## Stated problem
Write out all the records again, replacing "common name" with "vernacular name" everywhere it appears and leaving the rest unchanged.

++++ Data for processing ++++

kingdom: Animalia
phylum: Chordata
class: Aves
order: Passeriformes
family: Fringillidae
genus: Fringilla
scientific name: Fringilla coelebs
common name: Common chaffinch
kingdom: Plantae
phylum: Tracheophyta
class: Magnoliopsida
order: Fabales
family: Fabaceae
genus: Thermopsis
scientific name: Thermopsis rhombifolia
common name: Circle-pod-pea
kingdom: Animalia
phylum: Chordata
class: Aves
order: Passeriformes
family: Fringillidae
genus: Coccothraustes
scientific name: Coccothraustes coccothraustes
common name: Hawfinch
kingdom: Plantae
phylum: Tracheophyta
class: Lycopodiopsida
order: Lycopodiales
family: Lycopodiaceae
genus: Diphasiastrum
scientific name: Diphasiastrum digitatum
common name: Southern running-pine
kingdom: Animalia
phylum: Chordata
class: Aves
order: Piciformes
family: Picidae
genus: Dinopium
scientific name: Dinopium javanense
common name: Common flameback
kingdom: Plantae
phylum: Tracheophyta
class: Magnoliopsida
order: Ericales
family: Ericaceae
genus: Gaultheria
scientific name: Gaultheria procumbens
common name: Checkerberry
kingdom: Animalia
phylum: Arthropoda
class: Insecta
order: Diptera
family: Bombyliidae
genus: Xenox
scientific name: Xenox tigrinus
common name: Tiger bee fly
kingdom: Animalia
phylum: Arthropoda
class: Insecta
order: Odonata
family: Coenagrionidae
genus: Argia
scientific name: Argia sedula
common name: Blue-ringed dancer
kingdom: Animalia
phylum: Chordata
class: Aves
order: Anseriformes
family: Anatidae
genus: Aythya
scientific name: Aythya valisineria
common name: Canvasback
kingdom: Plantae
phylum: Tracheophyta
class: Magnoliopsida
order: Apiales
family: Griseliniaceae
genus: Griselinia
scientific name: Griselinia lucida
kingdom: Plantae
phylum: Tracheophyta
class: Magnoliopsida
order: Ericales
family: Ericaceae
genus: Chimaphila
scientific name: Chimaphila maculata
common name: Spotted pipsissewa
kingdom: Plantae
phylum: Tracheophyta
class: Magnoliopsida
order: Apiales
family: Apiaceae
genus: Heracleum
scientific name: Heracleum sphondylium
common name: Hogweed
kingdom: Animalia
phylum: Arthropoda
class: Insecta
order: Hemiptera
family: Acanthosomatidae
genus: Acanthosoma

++++

## Reply to the exercise
kingdom: Animalia
phylum: Chordata
class: Aves
order: Passeriformes
family: Fringillidae
genus: Fringilla
scientific name: Fringilla coelebs
vernacular name: Common chaffinch
kingdom: Plantae
phylum: Tracheophyta
class: Magnoliopsida
order: Fabales
family: Fabaceae
genus: Thermopsis
scientific name: Thermopsis rhombifolia
vernacular name: Circle-pod-pea
kingdom: Animalia
phylum: Chordata
class: Aves
order: Passeriformes
family: Fringillidae
genus: Coccothraustes
scientific name: Coccothraustes coccothraustes
vernacular name: Hawfinch
kingdom: Plantae
phylum: Tracheophyta
class: Lycopodiopsida
order: Lycopodiales
family: Lycopodiaceae
genus: Diphasiastrum
scientific name: Diphasiastrum digitatum
vernacular name: Southern running-pine
kingdom: Animalia
phylum: Chordata
class: Aves
order: Piciformes
family: Picidae
genus: Dinopium
scientific name: Dinopium javanense
vernacular name: Common flameback
kingdom: Plantae
phylum: Tracheophyta
class: Magnoliopsida
order: Ericales
family: Ericaceae
genus: Gaultheria
scientific name: Gaultheria procumbens
vernacular name: Checkerberry
kingdom: Animalia
phylum: Arthropoda
class: Insecta
order: Diptera
family: Bombyliidae
genus: Xenox
scientific name: Xenox tigrinus
vernacular name: Tiger bee fly
kingdom: Animalia
phylum: Arthropoda
class: Insecta
order: Odonata
family: Coenagrionidae
genus: Argia
scientific name: Argia sedula
vernacular name: Blue-ringed dancer
kingdom: Animalia
phylum: Chordata
class: Aves
order: Anseriformes
family: Anatidae
genus: Aythya
scientific name: Aythya valisineria
vernacular name: Canvasback
kingdom: Plantae
phylum: Tracheophyta
class: Magnoliopsida
order: Apiales
family: Griseliniaceae
genus: Griselinia
scientific name: Griselinia lucida
kingdom: Plantae
phylum: Tracheophyta
class: Magnoliopsida
order: Ericales
family: Ericaceae
genus: Chimaphila
scientific name: Chimaphila maculata
vernacular name: Spotted pipsissewa
kingdom: Plantae
phylum: Tracheophyta
class: Magnoliopsida
order: Apiales
family: Apiaceae
genus: Heracleum
scientific name: Heracleum sphondylium
vernacular name: Hogweed
kingdom: Animalia
phylum: Arthropoda
class: Insecta
order: Hemiptera
family: Acanthosomatidae
genus: Acanthosoma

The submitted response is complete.